> _WHAT YOU WILL DO_
Up to and including the line with "retain the above copyright", restate the records below word for word, beginning with their first line.

====== RECORDS ======

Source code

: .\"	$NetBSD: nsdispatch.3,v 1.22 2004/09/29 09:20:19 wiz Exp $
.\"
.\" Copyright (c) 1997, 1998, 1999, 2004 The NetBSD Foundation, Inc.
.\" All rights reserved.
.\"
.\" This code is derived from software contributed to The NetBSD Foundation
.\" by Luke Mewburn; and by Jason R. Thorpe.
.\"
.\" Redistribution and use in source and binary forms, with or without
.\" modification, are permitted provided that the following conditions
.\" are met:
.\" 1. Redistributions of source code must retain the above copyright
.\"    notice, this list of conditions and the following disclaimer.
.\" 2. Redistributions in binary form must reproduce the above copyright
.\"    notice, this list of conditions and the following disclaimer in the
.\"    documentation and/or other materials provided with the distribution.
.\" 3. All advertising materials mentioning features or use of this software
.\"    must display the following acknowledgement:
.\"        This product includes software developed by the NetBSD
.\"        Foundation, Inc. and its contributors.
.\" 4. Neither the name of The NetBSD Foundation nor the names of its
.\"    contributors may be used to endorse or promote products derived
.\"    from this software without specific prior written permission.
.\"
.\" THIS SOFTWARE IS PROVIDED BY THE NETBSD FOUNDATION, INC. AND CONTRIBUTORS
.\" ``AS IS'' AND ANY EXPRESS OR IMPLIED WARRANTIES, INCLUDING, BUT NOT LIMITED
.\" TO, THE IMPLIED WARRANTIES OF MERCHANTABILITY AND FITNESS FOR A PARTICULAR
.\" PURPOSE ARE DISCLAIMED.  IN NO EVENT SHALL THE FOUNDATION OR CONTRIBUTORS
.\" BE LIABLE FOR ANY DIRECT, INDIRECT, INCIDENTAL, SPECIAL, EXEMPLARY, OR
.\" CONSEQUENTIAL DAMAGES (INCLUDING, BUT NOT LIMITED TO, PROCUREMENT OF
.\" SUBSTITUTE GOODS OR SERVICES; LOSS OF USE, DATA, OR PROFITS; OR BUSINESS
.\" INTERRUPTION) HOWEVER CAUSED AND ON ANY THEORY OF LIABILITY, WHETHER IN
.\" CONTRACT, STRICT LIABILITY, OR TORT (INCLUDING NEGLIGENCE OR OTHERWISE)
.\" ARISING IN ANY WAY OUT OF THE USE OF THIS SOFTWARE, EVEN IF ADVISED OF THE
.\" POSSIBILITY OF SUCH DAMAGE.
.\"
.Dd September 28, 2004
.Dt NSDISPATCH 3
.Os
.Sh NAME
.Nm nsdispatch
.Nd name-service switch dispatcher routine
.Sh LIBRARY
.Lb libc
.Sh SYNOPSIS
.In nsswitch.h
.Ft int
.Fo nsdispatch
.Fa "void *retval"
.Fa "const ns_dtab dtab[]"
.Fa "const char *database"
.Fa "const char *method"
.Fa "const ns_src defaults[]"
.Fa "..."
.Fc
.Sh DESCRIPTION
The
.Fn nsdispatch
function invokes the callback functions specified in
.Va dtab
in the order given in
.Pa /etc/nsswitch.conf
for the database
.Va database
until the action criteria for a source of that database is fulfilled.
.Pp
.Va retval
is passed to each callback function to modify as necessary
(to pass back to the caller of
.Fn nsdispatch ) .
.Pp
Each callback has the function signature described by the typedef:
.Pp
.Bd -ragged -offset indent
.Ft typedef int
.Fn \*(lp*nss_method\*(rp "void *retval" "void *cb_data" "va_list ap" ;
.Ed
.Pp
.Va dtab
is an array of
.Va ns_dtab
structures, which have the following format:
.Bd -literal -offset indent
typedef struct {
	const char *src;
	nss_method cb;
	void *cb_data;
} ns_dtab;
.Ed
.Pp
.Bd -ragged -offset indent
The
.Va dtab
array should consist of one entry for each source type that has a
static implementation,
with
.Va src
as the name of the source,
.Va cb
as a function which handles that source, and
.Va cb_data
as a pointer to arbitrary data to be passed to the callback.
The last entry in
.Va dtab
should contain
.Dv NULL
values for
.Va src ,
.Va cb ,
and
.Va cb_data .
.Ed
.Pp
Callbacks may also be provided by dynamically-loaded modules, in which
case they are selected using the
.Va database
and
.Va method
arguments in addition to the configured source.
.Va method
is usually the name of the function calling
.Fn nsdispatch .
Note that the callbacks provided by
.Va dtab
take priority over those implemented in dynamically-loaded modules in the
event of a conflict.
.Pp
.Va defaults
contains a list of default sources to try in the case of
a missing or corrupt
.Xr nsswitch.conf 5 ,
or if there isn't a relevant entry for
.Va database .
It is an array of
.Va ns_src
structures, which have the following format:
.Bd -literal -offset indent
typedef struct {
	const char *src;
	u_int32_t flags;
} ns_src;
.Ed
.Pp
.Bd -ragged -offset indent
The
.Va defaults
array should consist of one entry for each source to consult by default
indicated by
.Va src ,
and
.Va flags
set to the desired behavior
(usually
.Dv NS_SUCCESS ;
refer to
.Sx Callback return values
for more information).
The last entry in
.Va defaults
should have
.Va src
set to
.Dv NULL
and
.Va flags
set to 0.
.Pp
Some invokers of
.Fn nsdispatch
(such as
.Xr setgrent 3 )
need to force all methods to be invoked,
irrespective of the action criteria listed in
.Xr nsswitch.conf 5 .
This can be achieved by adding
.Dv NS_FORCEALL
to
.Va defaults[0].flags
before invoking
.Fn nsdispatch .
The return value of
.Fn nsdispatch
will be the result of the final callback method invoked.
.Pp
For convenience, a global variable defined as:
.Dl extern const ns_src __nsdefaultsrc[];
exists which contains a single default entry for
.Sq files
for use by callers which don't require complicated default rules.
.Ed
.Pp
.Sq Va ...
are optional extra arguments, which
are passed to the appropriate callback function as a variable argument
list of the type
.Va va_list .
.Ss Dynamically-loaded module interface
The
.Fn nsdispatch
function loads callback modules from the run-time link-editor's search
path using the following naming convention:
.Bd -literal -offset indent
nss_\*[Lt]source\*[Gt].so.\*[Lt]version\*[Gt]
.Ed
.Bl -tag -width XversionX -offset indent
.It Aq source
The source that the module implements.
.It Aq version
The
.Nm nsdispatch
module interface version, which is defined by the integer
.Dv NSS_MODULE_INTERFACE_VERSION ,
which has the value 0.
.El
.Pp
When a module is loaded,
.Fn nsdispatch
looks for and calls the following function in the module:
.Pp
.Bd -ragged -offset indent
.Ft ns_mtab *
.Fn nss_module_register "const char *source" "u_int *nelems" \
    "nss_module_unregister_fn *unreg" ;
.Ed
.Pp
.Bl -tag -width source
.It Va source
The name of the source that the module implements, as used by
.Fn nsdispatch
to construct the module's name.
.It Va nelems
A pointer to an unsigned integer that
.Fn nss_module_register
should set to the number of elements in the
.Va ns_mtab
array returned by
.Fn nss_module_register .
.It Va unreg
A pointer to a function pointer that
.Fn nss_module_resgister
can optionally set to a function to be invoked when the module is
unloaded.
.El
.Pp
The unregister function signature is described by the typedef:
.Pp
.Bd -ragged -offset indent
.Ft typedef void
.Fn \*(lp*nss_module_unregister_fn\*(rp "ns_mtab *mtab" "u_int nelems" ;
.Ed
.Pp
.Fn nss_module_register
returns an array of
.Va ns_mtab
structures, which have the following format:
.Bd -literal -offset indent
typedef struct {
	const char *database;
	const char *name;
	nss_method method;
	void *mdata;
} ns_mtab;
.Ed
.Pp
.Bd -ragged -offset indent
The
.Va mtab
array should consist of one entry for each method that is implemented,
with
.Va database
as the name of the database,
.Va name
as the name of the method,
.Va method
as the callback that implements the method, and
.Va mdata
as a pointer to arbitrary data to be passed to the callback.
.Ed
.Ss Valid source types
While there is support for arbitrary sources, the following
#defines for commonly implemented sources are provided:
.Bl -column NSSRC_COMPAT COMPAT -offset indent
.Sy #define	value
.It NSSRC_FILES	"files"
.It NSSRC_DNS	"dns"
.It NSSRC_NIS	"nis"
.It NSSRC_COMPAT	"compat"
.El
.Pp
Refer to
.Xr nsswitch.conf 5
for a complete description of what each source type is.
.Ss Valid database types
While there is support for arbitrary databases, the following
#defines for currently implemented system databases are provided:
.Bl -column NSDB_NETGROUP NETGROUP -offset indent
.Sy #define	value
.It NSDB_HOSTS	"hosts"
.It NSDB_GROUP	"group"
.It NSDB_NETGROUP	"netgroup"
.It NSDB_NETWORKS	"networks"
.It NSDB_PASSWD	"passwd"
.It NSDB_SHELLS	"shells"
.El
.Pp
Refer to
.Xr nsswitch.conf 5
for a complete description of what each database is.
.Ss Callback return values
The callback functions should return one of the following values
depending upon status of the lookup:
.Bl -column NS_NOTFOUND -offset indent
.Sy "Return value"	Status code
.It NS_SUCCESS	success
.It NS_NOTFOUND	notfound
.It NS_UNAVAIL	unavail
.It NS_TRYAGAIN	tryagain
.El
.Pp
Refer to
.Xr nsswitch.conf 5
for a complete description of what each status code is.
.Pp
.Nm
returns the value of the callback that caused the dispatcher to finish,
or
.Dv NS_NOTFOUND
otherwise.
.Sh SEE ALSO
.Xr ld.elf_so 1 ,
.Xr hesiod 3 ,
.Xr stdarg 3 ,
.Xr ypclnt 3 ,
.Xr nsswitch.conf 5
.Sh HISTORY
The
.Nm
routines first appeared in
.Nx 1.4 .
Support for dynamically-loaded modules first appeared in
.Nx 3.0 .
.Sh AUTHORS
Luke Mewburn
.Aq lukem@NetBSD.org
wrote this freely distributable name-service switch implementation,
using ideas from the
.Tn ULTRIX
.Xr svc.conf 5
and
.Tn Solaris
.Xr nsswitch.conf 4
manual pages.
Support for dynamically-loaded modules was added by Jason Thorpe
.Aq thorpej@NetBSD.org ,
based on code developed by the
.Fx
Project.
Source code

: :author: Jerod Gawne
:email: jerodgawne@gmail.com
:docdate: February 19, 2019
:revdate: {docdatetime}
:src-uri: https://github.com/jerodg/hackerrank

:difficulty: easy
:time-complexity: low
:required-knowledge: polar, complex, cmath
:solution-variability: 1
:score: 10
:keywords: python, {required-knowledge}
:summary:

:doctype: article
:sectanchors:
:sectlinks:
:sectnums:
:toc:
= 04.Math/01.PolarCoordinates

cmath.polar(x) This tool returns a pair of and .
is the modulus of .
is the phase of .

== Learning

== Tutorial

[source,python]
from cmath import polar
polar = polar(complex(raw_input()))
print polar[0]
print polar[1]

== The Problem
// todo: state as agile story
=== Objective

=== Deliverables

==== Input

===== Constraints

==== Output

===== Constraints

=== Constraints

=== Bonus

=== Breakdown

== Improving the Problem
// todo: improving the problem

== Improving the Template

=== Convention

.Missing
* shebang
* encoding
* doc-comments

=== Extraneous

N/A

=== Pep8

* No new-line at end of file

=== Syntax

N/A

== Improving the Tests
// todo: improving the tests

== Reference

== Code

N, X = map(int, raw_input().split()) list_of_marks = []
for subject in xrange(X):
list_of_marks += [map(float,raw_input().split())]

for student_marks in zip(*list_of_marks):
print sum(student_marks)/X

======

> _RESULT_
Source code

: .\"	$NetBSD: nsdispatch.3,v 1.22 2004/09/29 09:20:19 wiz Exp $
.\"
.\" Copyright (c) 1997, 1998, 1999, 2004 The NetBSD Foundation, Inc.
.\" All rights reserved.
.\"
.\" This code is derived from software contributed to The NetBSD Foundation
.\" by Luke Mewburn; and by Jason R. Thorpe.
.\"
.\" Redistribution and use in source and binary forms, with or without
.\" modification, are permitted provided that the following conditions
.\" are met:
.\" 1. Redistributions of source code must retain the above copyright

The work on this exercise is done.